Our 8th grade girls basketball season finished up in December and I’m not quite sure how I feel about this fact.
This is the first year in four years, and the second in 15 years that I won’t be coach the girls outside of the school season. The last three years have been an amazing run: our teams have competed against teams from districts several times larger than our, our teams have grown during the time together, the basketball program has created a “club team” with money dedicated to the advancement of our girls, and there’s just a feeling a family with the girls and their parents. I’ve loved this time, even though it’s been a lot of time spent outside of school doing this. The problem, my own daughters haven’t played middle school basketball in seven years. It’s time for someone else to take up the mantle and push the girls in ways that I’ve not thought of, making them better in future years. I say this, but am second guessing myself because I miss it all ready. We’ll see what next year brings!
As it is, we ended our season with a record of 3 wins and 9 losses. Ugh. This was my most difficult season coaching for one big reason: relationships. I’ve been a coach of some sort for 22 of the 25 years I’ve been in education. Almost all the teams I’ve coached I’ve have the girls in class or I’ve had the girls in class. That makes a HUGE difference to have that relationship built before the season starts. I counted up the years, this is the first team I’ve had since 2000 that I’ve not had girls in class at some point.
As for the girls, we tried, for the most part, and I can’t fault that part of their game. I had 15 girls this year, and a majority of them listened, which I can’t fault either. I’ve got girls that I trusted with the ball in a pinch, but not many. I have even fewer who I could trust to shoot a proper jump shot and have it go in. This was probably the hardest part for me, finding that “go to” person. Very few felt comfortable being that girl that we leaned on. I had a 6’2″ post who we’d look to, but she’d get frustrated when every shot wouldn’t go in. My point guard made huge strides in how she handled the game on the court but would get down on herself quickly.
It was the inconsistency that drove me crazy. One girl, a great athlete, did something stupid on the offensive end, then, allows her emotions to overflow, and would do something stupid on the defensive end. Another makes a mistake, then turns to me and grins like, “Did I do that??”. That lack of self-control which is just infuriating in the class gets me on the court too.
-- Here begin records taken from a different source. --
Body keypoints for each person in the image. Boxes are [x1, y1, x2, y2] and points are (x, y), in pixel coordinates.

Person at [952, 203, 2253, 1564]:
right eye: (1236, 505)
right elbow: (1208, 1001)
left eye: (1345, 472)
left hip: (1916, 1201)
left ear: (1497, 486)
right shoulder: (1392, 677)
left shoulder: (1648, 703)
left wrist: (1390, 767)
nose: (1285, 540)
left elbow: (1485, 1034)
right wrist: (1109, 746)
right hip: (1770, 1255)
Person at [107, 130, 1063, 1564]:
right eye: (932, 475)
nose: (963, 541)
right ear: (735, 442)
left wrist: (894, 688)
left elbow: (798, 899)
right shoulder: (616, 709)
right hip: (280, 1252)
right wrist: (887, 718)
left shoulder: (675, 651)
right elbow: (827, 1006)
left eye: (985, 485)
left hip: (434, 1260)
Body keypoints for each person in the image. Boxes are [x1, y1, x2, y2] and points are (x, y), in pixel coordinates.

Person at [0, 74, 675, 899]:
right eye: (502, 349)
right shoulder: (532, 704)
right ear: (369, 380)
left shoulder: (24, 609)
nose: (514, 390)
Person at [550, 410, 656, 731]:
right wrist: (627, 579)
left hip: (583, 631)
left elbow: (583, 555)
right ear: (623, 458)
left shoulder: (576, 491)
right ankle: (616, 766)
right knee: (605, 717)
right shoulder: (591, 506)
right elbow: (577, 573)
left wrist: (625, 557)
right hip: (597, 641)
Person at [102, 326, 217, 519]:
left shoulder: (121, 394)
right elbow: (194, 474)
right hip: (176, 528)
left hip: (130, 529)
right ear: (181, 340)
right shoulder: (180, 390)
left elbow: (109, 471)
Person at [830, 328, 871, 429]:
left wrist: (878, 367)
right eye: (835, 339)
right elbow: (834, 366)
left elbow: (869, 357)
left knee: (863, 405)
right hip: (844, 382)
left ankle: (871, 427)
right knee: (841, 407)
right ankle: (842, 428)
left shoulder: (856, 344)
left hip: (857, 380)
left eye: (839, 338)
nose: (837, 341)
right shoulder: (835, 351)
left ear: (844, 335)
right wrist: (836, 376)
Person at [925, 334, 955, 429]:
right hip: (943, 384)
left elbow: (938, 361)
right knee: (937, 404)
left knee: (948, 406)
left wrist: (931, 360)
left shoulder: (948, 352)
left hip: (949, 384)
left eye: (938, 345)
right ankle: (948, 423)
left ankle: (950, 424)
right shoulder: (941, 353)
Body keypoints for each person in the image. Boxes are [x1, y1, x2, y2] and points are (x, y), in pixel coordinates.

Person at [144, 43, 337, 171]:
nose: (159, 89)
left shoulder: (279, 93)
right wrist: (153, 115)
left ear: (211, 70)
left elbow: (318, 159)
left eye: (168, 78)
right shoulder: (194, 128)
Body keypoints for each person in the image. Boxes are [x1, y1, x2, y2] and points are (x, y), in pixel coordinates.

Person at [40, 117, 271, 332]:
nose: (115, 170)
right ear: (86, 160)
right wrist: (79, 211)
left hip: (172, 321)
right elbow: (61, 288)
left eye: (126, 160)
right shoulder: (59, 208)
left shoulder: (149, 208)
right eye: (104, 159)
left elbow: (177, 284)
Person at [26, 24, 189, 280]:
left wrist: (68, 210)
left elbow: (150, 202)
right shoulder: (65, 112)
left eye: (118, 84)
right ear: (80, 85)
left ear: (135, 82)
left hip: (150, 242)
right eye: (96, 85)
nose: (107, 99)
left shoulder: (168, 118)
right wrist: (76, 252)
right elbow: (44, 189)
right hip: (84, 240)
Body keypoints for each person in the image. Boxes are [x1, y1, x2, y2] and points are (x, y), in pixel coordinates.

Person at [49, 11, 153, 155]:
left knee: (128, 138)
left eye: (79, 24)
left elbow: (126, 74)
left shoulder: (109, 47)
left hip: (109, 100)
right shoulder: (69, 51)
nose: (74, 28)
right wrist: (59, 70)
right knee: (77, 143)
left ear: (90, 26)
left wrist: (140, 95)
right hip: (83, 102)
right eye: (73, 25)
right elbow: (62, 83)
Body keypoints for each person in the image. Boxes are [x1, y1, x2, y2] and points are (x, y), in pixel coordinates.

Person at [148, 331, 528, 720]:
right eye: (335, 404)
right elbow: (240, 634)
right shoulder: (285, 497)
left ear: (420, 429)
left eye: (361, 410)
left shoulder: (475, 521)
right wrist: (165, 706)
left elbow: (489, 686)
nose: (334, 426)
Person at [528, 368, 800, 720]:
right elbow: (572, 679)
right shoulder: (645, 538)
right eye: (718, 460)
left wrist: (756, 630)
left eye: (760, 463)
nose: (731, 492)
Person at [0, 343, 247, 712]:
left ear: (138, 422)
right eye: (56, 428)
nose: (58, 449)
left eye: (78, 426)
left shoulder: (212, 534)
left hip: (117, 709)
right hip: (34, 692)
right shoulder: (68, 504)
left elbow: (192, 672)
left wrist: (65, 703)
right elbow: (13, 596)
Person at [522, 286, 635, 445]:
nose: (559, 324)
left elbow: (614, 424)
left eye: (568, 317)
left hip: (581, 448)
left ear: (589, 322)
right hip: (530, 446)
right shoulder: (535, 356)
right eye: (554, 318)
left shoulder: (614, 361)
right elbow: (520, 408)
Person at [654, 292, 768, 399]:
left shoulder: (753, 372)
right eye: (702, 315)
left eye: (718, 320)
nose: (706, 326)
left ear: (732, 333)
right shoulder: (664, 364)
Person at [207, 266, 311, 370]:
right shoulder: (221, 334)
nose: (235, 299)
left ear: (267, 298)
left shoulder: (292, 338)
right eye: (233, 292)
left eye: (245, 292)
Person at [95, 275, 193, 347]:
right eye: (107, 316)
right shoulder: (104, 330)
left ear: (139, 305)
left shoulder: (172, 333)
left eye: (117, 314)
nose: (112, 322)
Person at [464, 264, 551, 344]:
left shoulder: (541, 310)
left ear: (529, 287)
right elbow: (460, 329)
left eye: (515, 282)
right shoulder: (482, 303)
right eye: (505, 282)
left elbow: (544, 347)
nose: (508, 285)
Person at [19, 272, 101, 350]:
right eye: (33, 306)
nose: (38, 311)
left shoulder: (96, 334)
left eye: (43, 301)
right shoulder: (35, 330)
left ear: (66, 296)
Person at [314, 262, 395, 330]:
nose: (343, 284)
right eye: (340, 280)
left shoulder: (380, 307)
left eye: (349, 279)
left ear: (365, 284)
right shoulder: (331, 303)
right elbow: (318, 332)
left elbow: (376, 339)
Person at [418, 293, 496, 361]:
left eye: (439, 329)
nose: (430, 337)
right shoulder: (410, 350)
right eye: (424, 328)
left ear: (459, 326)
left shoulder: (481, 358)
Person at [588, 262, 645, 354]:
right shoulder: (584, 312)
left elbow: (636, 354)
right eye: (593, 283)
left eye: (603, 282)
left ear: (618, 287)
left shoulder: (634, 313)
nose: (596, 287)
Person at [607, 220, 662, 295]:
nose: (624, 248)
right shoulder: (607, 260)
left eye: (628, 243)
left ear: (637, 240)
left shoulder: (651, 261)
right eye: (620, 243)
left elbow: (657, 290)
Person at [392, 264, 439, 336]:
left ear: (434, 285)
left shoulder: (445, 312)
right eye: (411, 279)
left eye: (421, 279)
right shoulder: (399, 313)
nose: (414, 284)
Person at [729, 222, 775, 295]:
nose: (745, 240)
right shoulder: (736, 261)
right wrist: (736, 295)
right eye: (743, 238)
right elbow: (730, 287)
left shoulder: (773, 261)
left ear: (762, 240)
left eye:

If they could be consistent with their play, they’d be a tough team to beat!
Now, it sounds like this season was just terrible. It wasn’t. I had girls who learned their roles and played there absolute hardest with those roles. Those are the stories I love the most. Everyone is not going to be a star, but if I help everyone feel like they are a star for the role they play, I feel successful. I had a parent email me, thanking me for helping her daughter feel like part of the team even though she didn’t score many points. Those are the emails I will keep forever because they mean a lot to me. Another girl started a bunch of games because, while she wasn’t the most talented, she was in the right place at the right time constantly. While she wasn’t always on the court at the end of the game, I could depend on her to start us out with great effort.
Of our nine losses, five of them were straight up butt kickings. There was very little I could do to slow the tide, and thankfully, the opposing coaches realize this point. One coach ran up the score, but karma is a fickle soul, so I have no doubt it will be returned to them. The teams we played simply had better 8th graders than we did, and there’s no shame in that. These are games that are difficult to coach because you struggle to find a positive in the midst of all the yuck on the floor. However, you do find it. Whether it’s a great block out, someone using the backboard, or just a good defensive play, you are always watching and categorizing so these can be brought up later.
Four of our games we lost by 5 points or less. Two possessions. Again, our inconsistent play just made it hard to know WHO to trust, and that was a struggle for me. I had a couple of bonehead plays of my own which didn’t help (oops!), but as a team, we were SO close to a winning season. But, that’s the way of life, if you do things well, good results follow. If you are inconsistent, your results will be that way as well. We talked about this, a lot, how practice predicts games. We talked a couple of times, how with practice in the offseason, how this team will be a hard team to beat! However, I didn’t have the relationships built, so they didn’t buy into my line of thinking as much as other teams in the past.
In the end, I will miss this team for their ability to make a mistake and giggle about it. I’ll miss them for their infuriating way of playing up to their opponent, then playing well beneath them as well. But most of all, I’ll miss this team because the relationships were created. No, not as strong as other teams, but the memories will make me smile. If they have the same memories of the laughter and celebrations, that makes it a great season for me!
In the end, that’s all that matters.